If You Build It, They Will Come

on December 8, 2010

While this adage may have worked in Field of Dreams, a recent project helped me learn that it ain’t necessarily so. It also highlighted the role, and importance, of insights in problem-solving.

What is an “insight”?

An insight is an observation that matters. It’s something that can inform the way you think about a problem you’re trying to solve, or that can help you solve it directly. Simple as that.

How can insights help you solve problems?

Insights help you solve problems first by clarifying what the problem really is, and second, by helping you understand the needs of your end-users in a deep way.

Here’s a quick description of a project that illustrates what can happen if you don’t first look for insights to inform aproblem statement:

A VP of Internal Communications at a global hotel brand came to us a couple years ago with a really cool idea. She wanted to create a fun and valuable way to engage front-line employees and managers in training and best-practice sharing. She asked us if we could create a massively multi-player online game within which we would house all of their existing training materials. This game would have a peer-to-peer best-practice sharing component, an online economy, rewards, and competition. All of the key elements of game theory would be employed.

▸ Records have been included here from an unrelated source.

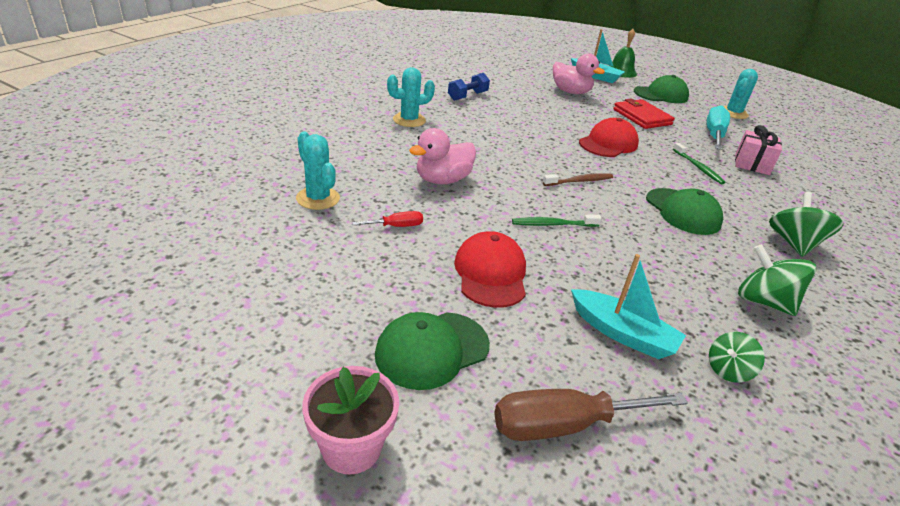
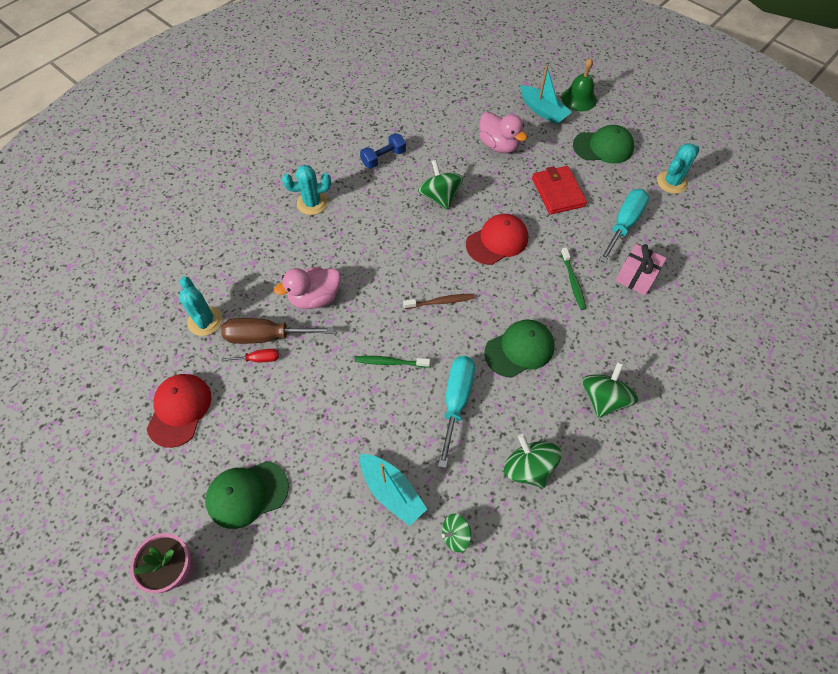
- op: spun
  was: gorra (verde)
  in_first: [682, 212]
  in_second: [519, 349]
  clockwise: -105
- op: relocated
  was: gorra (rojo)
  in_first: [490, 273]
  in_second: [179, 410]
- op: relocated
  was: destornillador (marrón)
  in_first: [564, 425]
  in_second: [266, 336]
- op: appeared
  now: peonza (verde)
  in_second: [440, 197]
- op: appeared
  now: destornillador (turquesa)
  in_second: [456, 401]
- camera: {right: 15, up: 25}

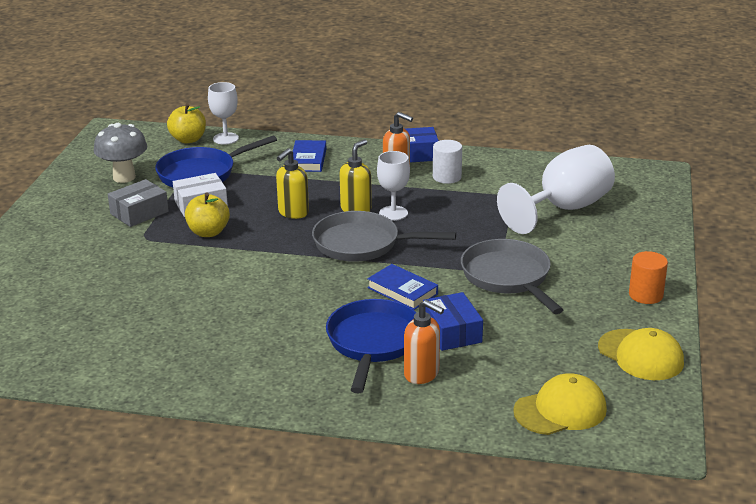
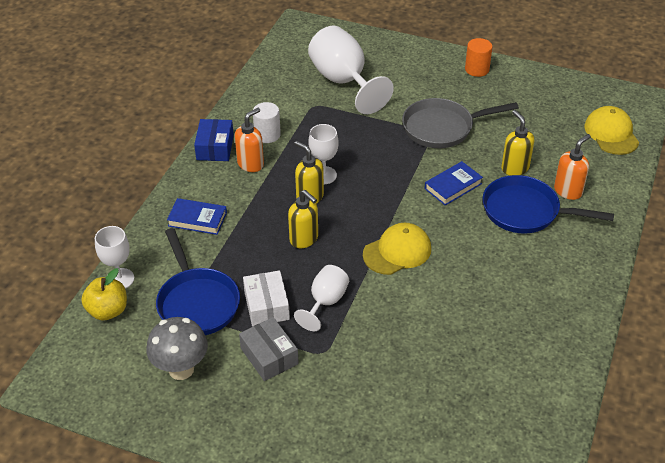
- op: exchanged
  was: manzana (amarillo)
  now: copa (blanco)
  in_first: [208, 232]
  in_second: [325, 302]
- op: missing
  was: sartén (gris)
  in_first: [362, 244]
- op: exchanged
  was: caja (azul)
  now: dispensador de jabón (amarillo)
  in_first: [452, 332]
  in_second: [514, 168]
- op: relocated
  was: gorra (amarillo)
  in_first: [640, 355]
  in_second: [397, 251]
- camera: {right: -80, up: 15}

With an enthusiastic “yes” we embarked on a year-long journey to create the perfect internal training game and simulation. We delivered the product with tremendous fanfare to a very pleased client and an enthusiastic employee audience. Success!

Except that the game failed. Nobody played it. I am not exaggerating – not a single person played the game.“What was going on?” we asked ourselves. “Maybe the rollout campaign wasn’t engaging enough? Maybe the login isn’t working correctly?” We ran some focus groups and surveys to gain insight into what was happening.Within a few days we had our answer. Nobody at the hotel had TIME to play the game. It was dead on arrival.

Imagine how much money and time we could have saved our client (who was pleased with our solution, mind you) had we simply sought to gain insight into our end-users’ needs at the beginning of the project instead of waiting until the end! We would have re-framed the need from a user-centric point of view that would have potentially led us to very different solution, one that likely would have been widely adopted.

Instead of assuming that “if we build it, they will come,” let’s make sure they need it. Let’s drive insights to uncover unarticulated needs so that the solutions we create just “work”.